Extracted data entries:
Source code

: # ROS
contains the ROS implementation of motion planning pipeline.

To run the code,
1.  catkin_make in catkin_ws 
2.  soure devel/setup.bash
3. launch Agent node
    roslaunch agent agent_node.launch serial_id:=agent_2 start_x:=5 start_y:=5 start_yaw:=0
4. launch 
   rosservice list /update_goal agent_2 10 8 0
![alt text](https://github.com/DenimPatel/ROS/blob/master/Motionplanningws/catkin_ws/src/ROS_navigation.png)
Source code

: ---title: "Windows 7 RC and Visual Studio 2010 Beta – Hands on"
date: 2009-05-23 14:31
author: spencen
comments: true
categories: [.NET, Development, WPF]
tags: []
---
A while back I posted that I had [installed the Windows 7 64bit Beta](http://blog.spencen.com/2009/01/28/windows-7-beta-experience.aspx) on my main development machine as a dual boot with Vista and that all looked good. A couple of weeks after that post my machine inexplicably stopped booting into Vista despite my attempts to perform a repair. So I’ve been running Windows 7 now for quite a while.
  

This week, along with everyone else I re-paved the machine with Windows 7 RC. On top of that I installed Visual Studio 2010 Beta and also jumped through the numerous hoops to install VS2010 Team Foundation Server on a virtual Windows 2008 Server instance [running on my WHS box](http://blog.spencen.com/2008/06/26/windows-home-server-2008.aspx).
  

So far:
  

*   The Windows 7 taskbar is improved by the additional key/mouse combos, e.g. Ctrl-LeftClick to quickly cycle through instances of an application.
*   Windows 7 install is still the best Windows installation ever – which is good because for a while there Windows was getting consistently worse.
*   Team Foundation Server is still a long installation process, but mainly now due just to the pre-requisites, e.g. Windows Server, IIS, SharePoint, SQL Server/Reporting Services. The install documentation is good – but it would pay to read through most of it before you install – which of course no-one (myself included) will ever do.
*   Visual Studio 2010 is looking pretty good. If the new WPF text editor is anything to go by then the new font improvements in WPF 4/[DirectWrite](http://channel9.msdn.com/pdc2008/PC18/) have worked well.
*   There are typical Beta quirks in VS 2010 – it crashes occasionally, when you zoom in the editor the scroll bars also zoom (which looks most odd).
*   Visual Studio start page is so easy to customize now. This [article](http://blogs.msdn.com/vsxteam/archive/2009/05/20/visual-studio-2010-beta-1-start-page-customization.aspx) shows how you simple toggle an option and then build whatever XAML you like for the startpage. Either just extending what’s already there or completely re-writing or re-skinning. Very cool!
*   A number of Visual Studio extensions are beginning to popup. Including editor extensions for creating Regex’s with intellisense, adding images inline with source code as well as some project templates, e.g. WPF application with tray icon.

## [Required action]
Where the word "spencen" occurs in a line of the records, copy that line.

## [Solution for this problem]
author: spencen
A while back I posted that I had [installed the Windows 7 64bit Beta](http://blog.spencen.com/2009/01/28/windows-7-beta-experience.aspx) on my main development machine as a dual boot with Vista and that all looked good. A couple of weeks after that post my machine inexplicably stopped booting into Vista despite my attempts to perform a repair. So I’ve been running Windows 7 now for quite a while.
This week, along with everyone else I re-paved the machine with Windows 7 RC. On top of that I installed Visual Studio 2010 Beta and also jumped through the numerous hoops to install VS2010 Team Foundation Server on a virtual Windows 2008 Server instance [running on my WHS box](http://blog.spencen.com/2008/06/26/windows-home-server-2008.aspx).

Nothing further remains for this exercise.